(RECORD EXCERPTS)

-*-*-

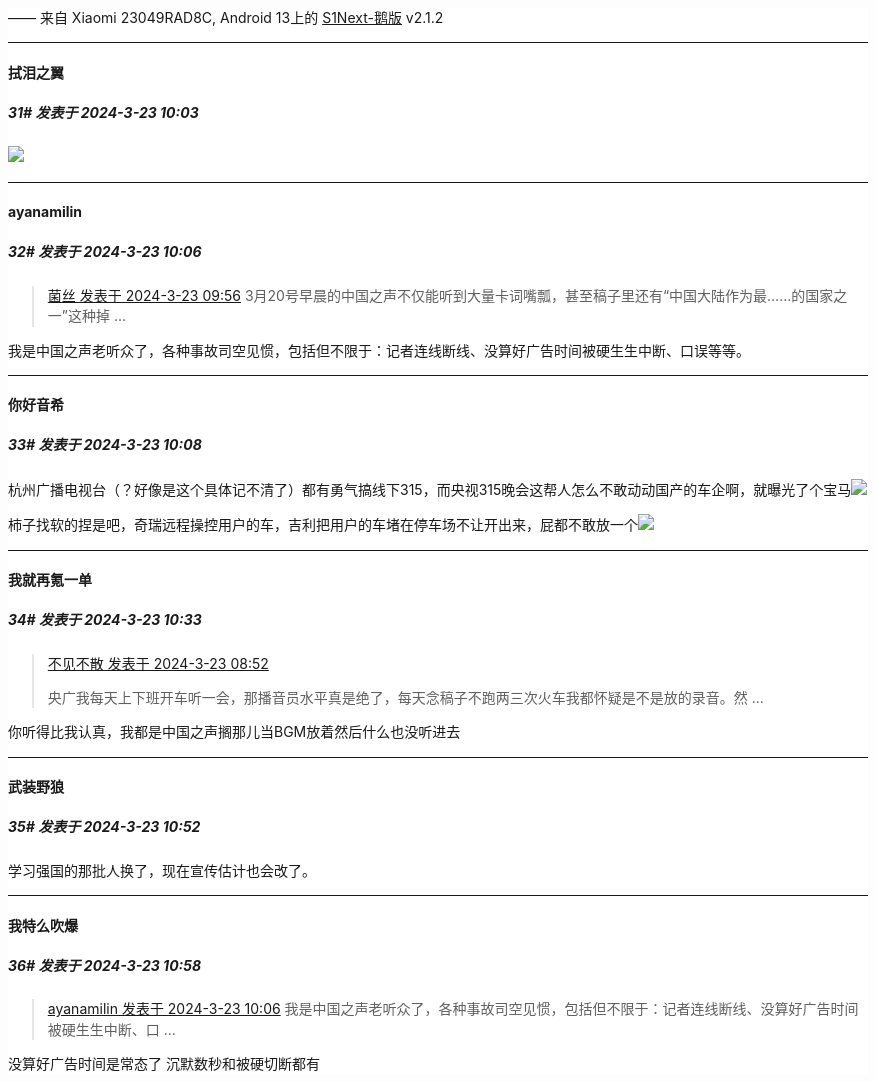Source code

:—— 来自 Xiaomi 23049RAD8C, Android 13上的 [S1Next-鹅版](https://github.com/ykrank/S1-Next/releases) v2.1.2

*****

####  拭泪之翼  
##### 31#       发表于 2024-3-23 10:03

<img src="https://static.saraba1st.com/image/smiley/face2017/067.png" referrerpolicy="no-referrer">

*****

####  ayanamilin  
##### 32#       发表于 2024-3-23 10:06

<blockquote><a href="httphttps://bbs.saraba1st.com/2b/forum.php?mod=redirect&amp;goto=findpost&amp;pid=64346157&amp;ptid=2176661" target="_blank">菌丝 发表于 2024-3-23 09:56</a>
3月20号早晨的中国之声不仅能听到大量卡词嘴瓢，甚至稿子里还有“中国大陆作为最……的国家之一”这种掉 ...</blockquote>
我是中国之声老听众了，各种事故司空见惯，包括但不限于：记者连线断线、没算好广告时间被硬生生中断、口误等等。

*****

####  你好音希  
##### 33#       发表于 2024-3-23 10:08

杭州广播电视台（？好像是这个具体记不清了）都有勇气搞线下315，而央视315晚会这帮人怎么不敢动动国产的车企啊，就曝光了个宝马<img src="https://static.saraba1st.com/image/smiley/face2017/067.png" referrerpolicy="no-referrer">

柿子找软的捏是吧，奇瑞远程操控用户的车，吉利把用户的车堵在停车场不让开出来，屁都不敢放一个<img src="https://static.saraba1st.com/image/smiley/face2017/067.png" referrerpolicy="no-referrer">

*****

####  我就再氪一单  
##### 34#       发表于 2024-3-23 10:33

<blockquote><a href="httphttps://bbs.saraba1st.com/2b/forum.php?mod=redirect&amp;goto=findpost&amp;pid=64345706&amp;ptid=2176661" target="_blank">不见不散 发表于 2024-3-23 08:52</a>

央广我每天上下班开车听一会，那播音员水平真是绝了，每天念稿子不跑两三次火车我都怀疑是不是放的录音。然 ...</blockquote>
你听得比我认真，我都是中国之声搁那儿当BGM放着然后什么也没听进去

*****

####  武装野狼  
##### 35#       发表于 2024-3-23 10:52

学习强国的那批人换了，现在宣传估计也会改了。

*****

####  我特么吹爆  
##### 36#       发表于 2024-3-23 10:58

<blockquote><a href="httphttps://bbs.saraba1st.com/2b/forum.php?mod=redirect&amp;goto=findpost&amp;pid=64346247&amp;ptid=2176661" target="_blank">ayanamilin 发表于 2024-3-23 10:06</a>
我是中国之声老听众了，各种事故司空见惯，包括但不限于：记者连线断线、没算好广告时间被硬生生中断、口 ...</blockquote>
没算好广告时间是常态了
沉默数秒和被硬切断都有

-*-*-

(EXERCISE)
Reproduce the lines above, changing every occurrence of "中国之声" to "CNR" and keeping everything else unchanged. Omit the pictures from the output.

(EXERCISE RESPONSE)
Source code

:—— 来自 Xiaomi 23049RAD8C, Android 13上的 [S1Next-鹅版](https://github.com/ykrank/S1-Next/releases) v2.1.2

*****

####  拭泪之翼  
##### 31#       发表于 2024-3-23 10:03

<img src="https://static.saraba1st.com/image/smiley/face2017/067.png" referrerpolicy="no-referrer">

*****

####  ayanamilin  
##### 32#       发表于 2024-3-23 10:06

<blockquote><a href="httphttps://bbs.saraba1st.com/2b/forum.php?mod=redirect&amp;goto=findpost&amp;pid=64346157&amp;ptid=2176661" target="_blank">菌丝 发表于 2024-3-23 09:56</a>
3月20号早晨的CNR不仅能听到大量卡词嘴瓢，甚至稿子里还有“中国大陆作为最……的国家之一”这种掉 ...</blockquote>
我是CNR老听众了，各种事故司空见惯，包括但不限于：记者连线断线、没算好广告时间被硬生生中断、口误等等。

*****

####  你好音希  
##### 33#       发表于 2024-3-23 10:08

杭州广播电视台（？好像是这个具体记不清了）都有勇气搞线下315，而央视315晚会这帮人怎么不敢动动国产的车企啊，就曝光了个宝马<img src="https://static.saraba1st.com/image/smiley/face2017/067.png" referrerpolicy="no-referrer">

柿子找软的捏是吧，奇瑞远程操控用户的车，吉利把用户的车堵在停车场不让开出来，屁都不敢放一个<img src="https://static.saraba1st.com/image/smiley/face2017/067.png" referrerpolicy="no-referrer">

*****

####  我就再氪一单  
##### 34#       发表于 2024-3-23 10:33

<blockquote><a href="httphttps://bbs.saraba1st.com/2b/forum.php?mod=redirect&amp;goto=findpost&amp;pid=64345706&amp;ptid=2176661" target="_blank">不见不散 发表于 2024-3-23 08:52</a>

央广我每天上下班开车听一会，那播音员水平真是绝了，每天念稿子不跑两三次火车我都怀疑是不是放的录音。然 ...</blockquote>
你听得比我认真，我都是CNR搁那儿当BGM放着然后什么也没听进去

*****

####  武装野狼  
##### 35#       发表于 2024-3-23 10:52

学习强国的那批人换了，现在宣传估计也会改了。

*****

####  我特么吹爆  
##### 36#       发表于 2024-3-23 10:58

<blockquote><a href="httphttps://bbs.saraba1st.com/2b/forum.php?mod=redirect&amp;goto=findpost&amp;pid=64346247&amp;ptid=2176661" target="_blank">ayanamilin 发表于 2024-3-23 10:06</a>
我是CNR老听众了，各种事故司空见惯，包括但不限于：记者连线断线、没算好广告时间被硬生生中断、口 ...</blockquote>
没算好广告时间是常态了
沉默数秒和被硬切断都有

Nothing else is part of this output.